**Work task 1**
Reproduce a passage from the Twitter wrangling project notes below. Begin at the words "# Introduction" and stop after "incorrect values recorded.".
**Work task 2**
According to the Twitter wrangling project notes below, what is the minimum number of quality issues to identify?

**Text excerpt**

——————————

In [1]:
# PROJECT 4 - Wrangle Twitter data via API

## Table of Contents
* [Introduction](#intro)
* [Initial Brief](#1.1-initial-brief)
* [General Outline](#general_outline)
* [Import Libraries](#)
* [](#)
* [](#)

`Note: Fill at the end. Automate with python library/extension.`

# Introduction
Gather readily available data from an existing source on the web to allow first hand experience of wrangling data.<br>
It is a significant task as data will not always be provided and if it is: <br>
 - Best case: Spelling mistakes and/or equivalent,
 - Worst case: No schema/format, duplicates, incomplete and/or incorrect values recorded.

## Initial Brief
- User has provided archived twitter data for analysis
 - [ ] Twitter archive export in CSV
 - [ ] URL to Machine Learning image predictions
<br>
- Identify minimum:
 - [ ] 8 quality issues
 - [ ] 2 tidiness issues
<br>
- Out of scope:
 - [ ] Unique rating system
 - [ ] No gathering required past 01 Aug 2017

## General outline
- [ ] Read-in CSV data
- [ ] Access URL data (_over manually downloading file_)

——————————

**Data shown**
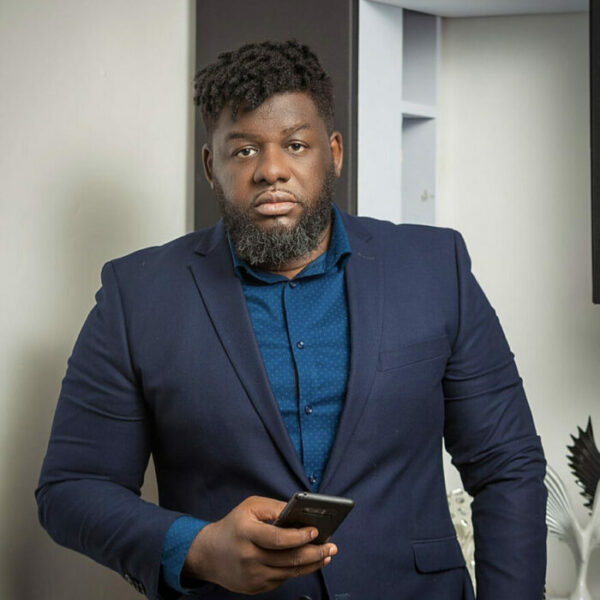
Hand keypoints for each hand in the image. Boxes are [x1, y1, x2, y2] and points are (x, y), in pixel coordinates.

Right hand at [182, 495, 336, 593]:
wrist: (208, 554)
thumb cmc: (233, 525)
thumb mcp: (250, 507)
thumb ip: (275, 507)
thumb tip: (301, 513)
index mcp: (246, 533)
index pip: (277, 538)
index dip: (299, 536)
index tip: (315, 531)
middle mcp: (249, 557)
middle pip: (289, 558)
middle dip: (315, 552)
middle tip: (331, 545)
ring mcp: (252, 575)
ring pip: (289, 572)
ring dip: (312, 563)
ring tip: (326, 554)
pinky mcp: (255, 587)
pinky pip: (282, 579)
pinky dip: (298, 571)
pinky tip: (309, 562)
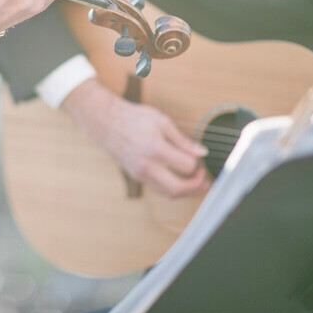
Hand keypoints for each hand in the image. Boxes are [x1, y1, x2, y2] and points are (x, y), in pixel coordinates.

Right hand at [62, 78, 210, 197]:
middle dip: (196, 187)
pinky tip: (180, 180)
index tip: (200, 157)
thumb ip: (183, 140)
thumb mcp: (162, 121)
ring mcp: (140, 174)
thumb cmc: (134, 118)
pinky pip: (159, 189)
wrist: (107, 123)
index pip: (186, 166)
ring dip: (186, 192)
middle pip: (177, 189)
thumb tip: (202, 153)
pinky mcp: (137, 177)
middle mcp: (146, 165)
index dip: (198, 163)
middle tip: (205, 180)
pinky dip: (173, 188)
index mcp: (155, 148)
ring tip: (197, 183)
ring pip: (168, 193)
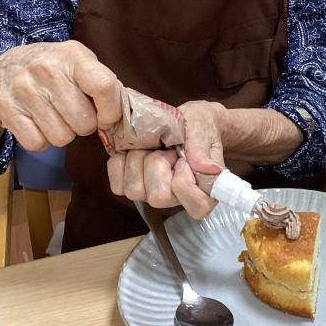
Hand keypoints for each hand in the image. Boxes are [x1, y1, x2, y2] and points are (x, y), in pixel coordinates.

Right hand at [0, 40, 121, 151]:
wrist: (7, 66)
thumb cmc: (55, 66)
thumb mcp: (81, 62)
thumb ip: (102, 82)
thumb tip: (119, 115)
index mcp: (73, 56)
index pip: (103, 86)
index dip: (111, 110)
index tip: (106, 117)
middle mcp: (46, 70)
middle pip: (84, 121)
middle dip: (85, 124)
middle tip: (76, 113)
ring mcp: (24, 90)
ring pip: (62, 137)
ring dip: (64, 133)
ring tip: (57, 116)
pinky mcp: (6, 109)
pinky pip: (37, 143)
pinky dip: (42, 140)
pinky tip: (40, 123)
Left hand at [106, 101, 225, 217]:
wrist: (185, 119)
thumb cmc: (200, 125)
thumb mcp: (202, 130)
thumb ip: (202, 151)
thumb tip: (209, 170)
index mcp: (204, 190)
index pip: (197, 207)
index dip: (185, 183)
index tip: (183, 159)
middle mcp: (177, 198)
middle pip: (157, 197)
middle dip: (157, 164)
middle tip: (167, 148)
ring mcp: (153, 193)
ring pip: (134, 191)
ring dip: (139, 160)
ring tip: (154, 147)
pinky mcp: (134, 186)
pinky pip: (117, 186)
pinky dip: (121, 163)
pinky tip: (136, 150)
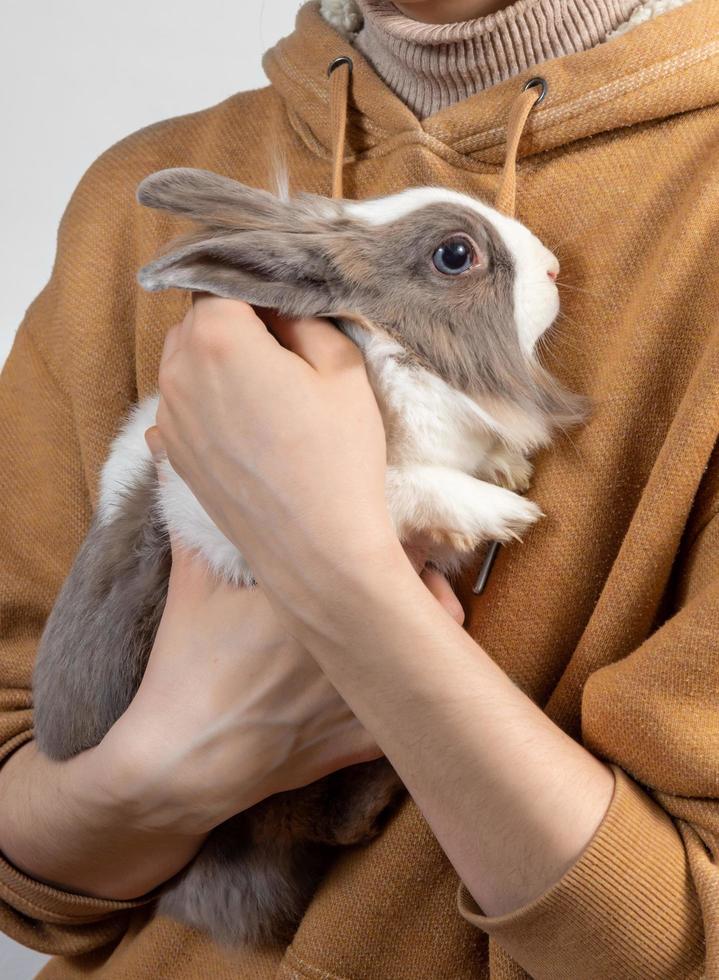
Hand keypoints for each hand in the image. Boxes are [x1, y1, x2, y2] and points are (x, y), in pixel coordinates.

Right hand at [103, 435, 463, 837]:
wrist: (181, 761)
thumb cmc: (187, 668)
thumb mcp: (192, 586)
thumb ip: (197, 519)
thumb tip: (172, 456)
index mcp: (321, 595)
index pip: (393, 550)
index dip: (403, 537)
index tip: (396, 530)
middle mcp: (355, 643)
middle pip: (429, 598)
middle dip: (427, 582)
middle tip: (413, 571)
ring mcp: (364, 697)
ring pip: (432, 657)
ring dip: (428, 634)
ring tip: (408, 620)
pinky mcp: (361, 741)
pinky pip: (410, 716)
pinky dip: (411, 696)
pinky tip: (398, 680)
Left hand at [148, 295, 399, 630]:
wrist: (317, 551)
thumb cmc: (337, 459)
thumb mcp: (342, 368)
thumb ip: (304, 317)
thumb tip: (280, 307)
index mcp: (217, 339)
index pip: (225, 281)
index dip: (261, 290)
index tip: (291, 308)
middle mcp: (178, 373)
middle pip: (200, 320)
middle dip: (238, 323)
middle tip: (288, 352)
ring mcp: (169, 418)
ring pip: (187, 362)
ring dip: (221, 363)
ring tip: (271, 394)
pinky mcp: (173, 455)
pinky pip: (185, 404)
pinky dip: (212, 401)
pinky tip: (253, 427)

——————————

**Expected output 1**
# Introduction
Gather readily available data from an existing source on the web to allow first hand experience of wrangling data.<br>
It is a significant task as data will not always be provided and if it is: <br>
 - Best case: Spelling mistakes and/or equivalent,
 - Worst case: No schema/format, duplicates, incomplete and/or incorrect values recorded.

**Expected output 2**
At least 8 quality issues.